Quantum fluctuation

In quantum field theory, fields undergo quantum fluctuations. A reasonably clear distinction can be made between quantum fluctuations and thermal fluctuations of a quantum field (at least for a free field; for interacting fields, renormalization substantially complicates matters). An illustration of this distinction can be seen by considering relativistic and non-relativistic Klein–Gordon fields:^[8] For the relativistic Klein–Gordon field in the vacuum state, we can calculate the propagator that we would observe a configuration ${\displaystyle \varphi _{t}(x)}$ at a time t in terms of its Fourier transform ${\displaystyle {\tilde {\varphi }}_{t}(k)}$ to be

${\displaystyle \rho _{0}[\varphi _{t}]=\exp {\left[-{\frac {it}{\hbar }}\int {\frac {d^{3}k}{(2\pi )^{3}}}{\tilde {\varphi }}_{t}^{*}(k){\sqrt {|k|^{2}+m^{2}}}\,{\tilde {\varphi }}_{t}(k)\right]}.}$

In contrast, for the non-relativistic Klein–Gordon field at non-zero temperature, the Gibbs probability density that we would observe a configuration ${\displaystyle \varphi _{t}(x)}$ at a time ${\displaystyle t}$ is

${\displaystyle \rho _{E}[\varphi _{t}]=\exp {\big [}-H[\varphi _{t}]/k_{\text{B}}T{\big ]}=\exp {\left[-{\frac {1}{k_{\text{B}}T}}\int {\frac {d^{3}k}{(2\pi )^{3}}}{\tilde {\varphi }}_{t}^{*}(k){\frac {1}{2}}\left(|k|^{2}+m^{2}\right)\,{\tilde {\varphi }}_{t}(k)\right]}.}$

These probability distributions illustrate that every possible configuration of the field is possible, with the amplitude of quantum fluctuations controlled by the Planck constant ${\displaystyle \hbar }$, just as the amplitude of thermal fluctuations is controlled by ${\displaystyle k_{\text{B}}T}$, where k_B is the Boltzmann constant. Note that the following three points are closely related:

1. the Planck constant has units of action (joule-seconds) instead of units of energy (joules),
2. the quantum kernel is ${\displaystyle {\sqrt {|k|^{2}+m^{2}}}}$ instead of ${\displaystyle {\tfrac {1}{2}}{\big (}|k|^{2}+m^{2}{\big )}}$ (the relativistic quantum kernel is nonlocal differently from the non-relativistic classical heat kernel, but it is causal),^{[citation needed]}
3. the quantum vacuum state is Lorentz-invariant (although not manifestly in the above), whereas the classical thermal state is not (both the non-relativistic dynamics and the Gibbs probability density initial condition are not Lorentz-invariant).
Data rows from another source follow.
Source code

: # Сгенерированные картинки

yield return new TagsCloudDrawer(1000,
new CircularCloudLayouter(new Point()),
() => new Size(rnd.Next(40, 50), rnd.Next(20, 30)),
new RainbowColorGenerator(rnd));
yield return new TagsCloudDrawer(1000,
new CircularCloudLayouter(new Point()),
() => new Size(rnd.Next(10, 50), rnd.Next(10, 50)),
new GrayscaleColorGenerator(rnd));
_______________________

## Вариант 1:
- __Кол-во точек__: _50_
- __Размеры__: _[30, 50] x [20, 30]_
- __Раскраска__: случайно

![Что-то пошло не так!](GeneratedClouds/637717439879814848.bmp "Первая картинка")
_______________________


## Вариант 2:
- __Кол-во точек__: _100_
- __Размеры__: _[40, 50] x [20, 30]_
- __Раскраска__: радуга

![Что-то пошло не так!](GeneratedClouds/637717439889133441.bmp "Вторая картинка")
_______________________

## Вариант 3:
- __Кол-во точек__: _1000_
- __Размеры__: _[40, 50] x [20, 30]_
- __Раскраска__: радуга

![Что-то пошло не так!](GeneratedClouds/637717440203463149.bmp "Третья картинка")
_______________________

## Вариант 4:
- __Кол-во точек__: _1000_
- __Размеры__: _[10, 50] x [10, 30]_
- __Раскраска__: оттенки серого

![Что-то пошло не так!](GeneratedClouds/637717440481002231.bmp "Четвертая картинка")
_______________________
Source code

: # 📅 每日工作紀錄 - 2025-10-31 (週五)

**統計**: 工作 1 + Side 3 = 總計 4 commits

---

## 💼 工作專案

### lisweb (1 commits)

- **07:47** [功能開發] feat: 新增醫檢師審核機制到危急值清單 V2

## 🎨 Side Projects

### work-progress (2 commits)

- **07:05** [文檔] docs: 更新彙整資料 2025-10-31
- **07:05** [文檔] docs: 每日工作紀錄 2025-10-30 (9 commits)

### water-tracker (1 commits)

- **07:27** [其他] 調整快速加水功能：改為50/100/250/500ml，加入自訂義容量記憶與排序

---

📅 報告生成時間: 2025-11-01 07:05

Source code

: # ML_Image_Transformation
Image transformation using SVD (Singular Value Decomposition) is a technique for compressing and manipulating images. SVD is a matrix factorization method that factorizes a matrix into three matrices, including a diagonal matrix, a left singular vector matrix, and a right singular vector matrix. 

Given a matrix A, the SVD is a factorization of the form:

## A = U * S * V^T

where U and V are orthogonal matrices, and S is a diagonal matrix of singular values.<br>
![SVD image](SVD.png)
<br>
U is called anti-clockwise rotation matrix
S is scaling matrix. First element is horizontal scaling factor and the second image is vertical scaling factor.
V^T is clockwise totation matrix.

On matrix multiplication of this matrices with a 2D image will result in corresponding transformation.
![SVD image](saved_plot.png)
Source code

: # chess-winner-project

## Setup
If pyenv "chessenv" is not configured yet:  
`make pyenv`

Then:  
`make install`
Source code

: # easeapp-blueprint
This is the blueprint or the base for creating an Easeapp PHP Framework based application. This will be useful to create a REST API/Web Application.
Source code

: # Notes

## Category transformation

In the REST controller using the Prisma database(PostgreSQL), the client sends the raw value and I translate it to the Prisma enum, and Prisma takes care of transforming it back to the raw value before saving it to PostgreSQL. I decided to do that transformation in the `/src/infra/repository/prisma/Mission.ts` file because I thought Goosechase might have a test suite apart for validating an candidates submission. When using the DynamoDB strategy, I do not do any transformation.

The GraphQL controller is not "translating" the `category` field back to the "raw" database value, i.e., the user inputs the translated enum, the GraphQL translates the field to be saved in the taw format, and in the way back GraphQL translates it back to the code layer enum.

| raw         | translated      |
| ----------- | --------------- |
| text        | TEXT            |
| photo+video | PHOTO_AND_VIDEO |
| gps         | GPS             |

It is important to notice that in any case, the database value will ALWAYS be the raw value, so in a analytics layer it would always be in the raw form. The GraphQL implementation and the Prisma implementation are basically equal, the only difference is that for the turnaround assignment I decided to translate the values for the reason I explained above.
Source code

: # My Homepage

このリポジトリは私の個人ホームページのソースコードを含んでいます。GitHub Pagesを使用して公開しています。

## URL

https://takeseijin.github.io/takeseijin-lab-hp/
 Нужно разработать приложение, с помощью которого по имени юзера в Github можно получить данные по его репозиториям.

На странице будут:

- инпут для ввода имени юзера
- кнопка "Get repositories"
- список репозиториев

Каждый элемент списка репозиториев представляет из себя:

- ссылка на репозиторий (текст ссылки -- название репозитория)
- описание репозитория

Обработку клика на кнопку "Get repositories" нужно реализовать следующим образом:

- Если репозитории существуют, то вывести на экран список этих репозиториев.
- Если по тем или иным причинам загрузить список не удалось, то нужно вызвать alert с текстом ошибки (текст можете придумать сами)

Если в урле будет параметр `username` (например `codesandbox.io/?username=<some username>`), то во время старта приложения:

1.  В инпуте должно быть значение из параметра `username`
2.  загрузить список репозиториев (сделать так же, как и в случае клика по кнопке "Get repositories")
A classical continuous random field can be constructed that has the same probability density as the quantum vacuum state, so that the principal difference from quantum field theory is the measurement theory (measurement in quantum theory is different from measurement for a classical continuous random field, in that classical measurements are always mutually compatible – in quantum-mechanical terms they always commute).